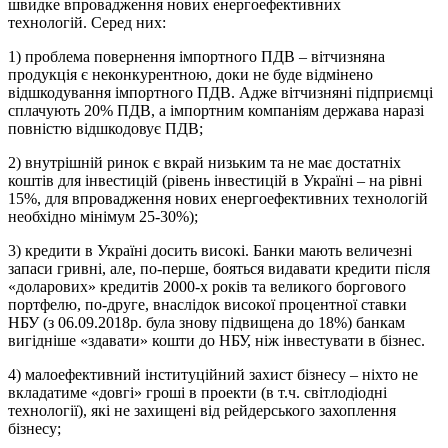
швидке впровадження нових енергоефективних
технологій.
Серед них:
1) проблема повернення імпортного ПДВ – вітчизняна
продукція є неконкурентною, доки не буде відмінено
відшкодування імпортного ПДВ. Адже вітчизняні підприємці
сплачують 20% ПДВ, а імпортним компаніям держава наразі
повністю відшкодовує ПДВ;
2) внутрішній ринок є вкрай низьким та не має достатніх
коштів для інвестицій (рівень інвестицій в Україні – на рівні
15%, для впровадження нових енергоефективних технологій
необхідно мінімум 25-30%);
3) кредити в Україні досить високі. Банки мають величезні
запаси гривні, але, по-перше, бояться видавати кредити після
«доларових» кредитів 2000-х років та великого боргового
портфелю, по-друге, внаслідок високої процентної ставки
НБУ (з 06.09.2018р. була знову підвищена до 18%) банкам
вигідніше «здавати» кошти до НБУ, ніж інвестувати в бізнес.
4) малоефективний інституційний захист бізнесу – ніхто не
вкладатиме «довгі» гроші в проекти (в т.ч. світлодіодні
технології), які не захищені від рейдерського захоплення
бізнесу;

--

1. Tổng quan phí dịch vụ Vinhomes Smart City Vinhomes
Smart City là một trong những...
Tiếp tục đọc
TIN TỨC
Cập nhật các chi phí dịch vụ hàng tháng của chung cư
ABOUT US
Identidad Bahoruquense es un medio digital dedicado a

→ GOAL OF THE EXERCISE
When the line with "швидке впровадження нових енергоефективних" is reached in the data above, begin copying, and stop after the line with "15%, для впровадження"; copy each line exactly, both ends included.

→ REPLY
швидке впровадження нових енергоефективних
технологій.
Серед них:
1) проблема повернення імпортного ПДВ – вітчизняна
продукція є неконкурентною, доки не буде відмінено
відшкодування імпортного ПДВ. Адже вітчизняні підприємці
сплачують 20% ПДВ, а імпортним компаніям держава наразі
повністю відшкодовує ПДВ;
2) внутрішній ринок є вкрай низьким та не має достатніх
коштів для інвестицій (рівень інвестицій в Україні – на рівні
15%, для впровадження нових енергоефективних технологій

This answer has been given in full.